■ Work request: Give again the line that contains "Draw a box round", plus every line after it to the end of the records, unchanged.

■ Listed entries:
Content starts

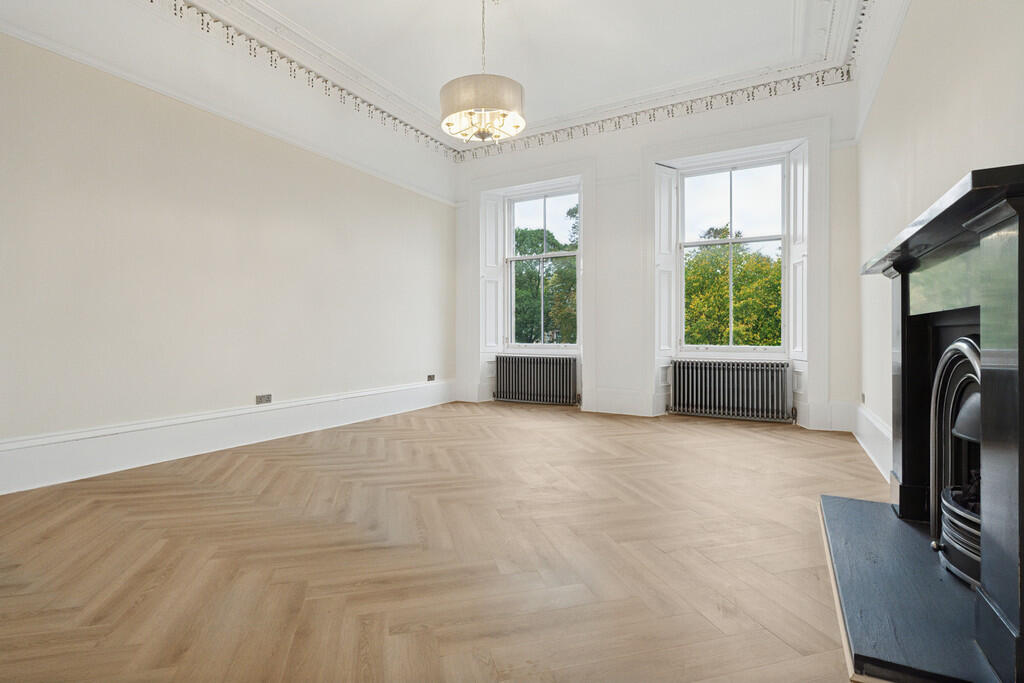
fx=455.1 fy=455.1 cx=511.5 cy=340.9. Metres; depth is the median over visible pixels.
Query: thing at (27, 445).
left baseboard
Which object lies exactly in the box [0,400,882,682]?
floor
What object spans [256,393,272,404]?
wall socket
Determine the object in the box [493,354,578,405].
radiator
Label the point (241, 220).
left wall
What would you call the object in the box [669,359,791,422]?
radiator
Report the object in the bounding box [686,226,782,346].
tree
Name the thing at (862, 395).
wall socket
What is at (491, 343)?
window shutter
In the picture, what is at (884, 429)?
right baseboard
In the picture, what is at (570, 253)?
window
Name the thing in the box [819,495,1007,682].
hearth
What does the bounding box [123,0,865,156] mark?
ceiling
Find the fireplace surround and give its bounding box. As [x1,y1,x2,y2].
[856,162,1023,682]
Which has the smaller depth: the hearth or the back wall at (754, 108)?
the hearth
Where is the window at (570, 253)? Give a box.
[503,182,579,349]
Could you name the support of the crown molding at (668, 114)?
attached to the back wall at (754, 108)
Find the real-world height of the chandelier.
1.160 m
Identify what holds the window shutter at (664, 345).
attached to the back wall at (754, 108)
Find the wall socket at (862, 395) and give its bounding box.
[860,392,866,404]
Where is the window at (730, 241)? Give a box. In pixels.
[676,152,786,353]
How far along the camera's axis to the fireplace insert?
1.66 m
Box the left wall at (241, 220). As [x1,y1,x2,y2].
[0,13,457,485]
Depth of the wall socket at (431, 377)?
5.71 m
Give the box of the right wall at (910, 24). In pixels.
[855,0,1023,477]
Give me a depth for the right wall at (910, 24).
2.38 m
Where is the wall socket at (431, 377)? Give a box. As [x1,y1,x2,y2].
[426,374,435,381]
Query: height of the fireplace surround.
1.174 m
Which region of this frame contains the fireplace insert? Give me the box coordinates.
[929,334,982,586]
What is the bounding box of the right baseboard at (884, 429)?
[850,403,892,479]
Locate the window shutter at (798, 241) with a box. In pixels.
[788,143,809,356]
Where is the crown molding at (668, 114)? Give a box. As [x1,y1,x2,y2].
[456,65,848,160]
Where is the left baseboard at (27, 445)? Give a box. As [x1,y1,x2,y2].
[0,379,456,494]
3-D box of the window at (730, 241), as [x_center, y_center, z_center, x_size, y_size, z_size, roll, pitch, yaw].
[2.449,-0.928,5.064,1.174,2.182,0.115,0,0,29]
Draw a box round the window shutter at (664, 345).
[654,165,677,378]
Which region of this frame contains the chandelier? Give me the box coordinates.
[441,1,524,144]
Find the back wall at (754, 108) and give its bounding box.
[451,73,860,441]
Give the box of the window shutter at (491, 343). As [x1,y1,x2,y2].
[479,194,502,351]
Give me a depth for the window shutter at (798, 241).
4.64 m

Content ends

■ Completed task:
Draw a box round the window shutter at (664, 345).
[654,165,677,378]
Which region of this frame contains the chandelier? Give me the box coordinates.
[441,1,524,144]
Find the back wall at (754, 108) and give its bounding box.
[451,73,860,441]
Give the box of the window shutter at (491, 343). As [x1,y1,x2,y2].
[479,194,502,351]
Give me a depth for the window shutter at (798, 241).
4.64 m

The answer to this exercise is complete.